A bipartisan bill would extend the Great Lakes Restoration Initiative (GLRI) for another five years, through 2031, and increase annual funding levels from $475 million in 2026 to $500 million from 2027 to 2031.
Created in 2010, the GLRI aims to restore and protect the Great Lakes and its watersheds, which continue to be stressed by contamination and threats to water quality, and still face threats from new invasive species, climate change, erosion and habitat destruction, Gillibrand said. The GLRI has focused efforts to stop the spread of carp and other invasive species, restore coastline and habitats connecting our streams and rivers and clean up environmentally damaged areas.
In past years, the Trump administration attempted several times to cut the Environmental Protection Agency's funding that supports the GLRI, and in 2017, tried to eliminate the program altogether, but each time faced bipartisan pushback to those efforts.
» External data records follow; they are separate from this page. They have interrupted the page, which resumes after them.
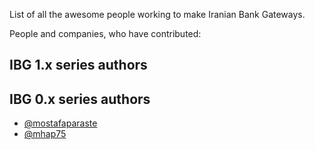 List of all the awesome people working to make Iranian Bank Gateways.

People and companies, who have contributed:

## IBG 1.x series authors


## IBG 0.x series authors

- [@mostafaparaste](https://github.com/mostafaparaste)
- [@mhap75](https://github.com/mhap75)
“The Great Lakes Restoration Initiative is a massive, multi-state investment in the future of the Great Lakes; it devotes significant resources and funding to ecosystem revitalization, which will simultaneously protect our natural resources and create jobs. I am encouraged by the progress that Great Lakes Restoration Initiative has already made and I will partner with my colleagues from New York and surrounding states to reauthorize it and continue laying the foundation for a greener, cleaner future," Gillibrand said in a statement.
Gillibrand's bill is sponsored by U.S. Sen. Chuck Schumer and Democratic and Republican senators representing other states bordered by the Great Lakes — Pennsylvania, Michigan, Ohio, Indiana, Illinois and Minnesota. Bipartisan sponsors in the House of Representatives include U.S. Rep. Claudia Tenney, of New York, whose district hugs Lake Ontario.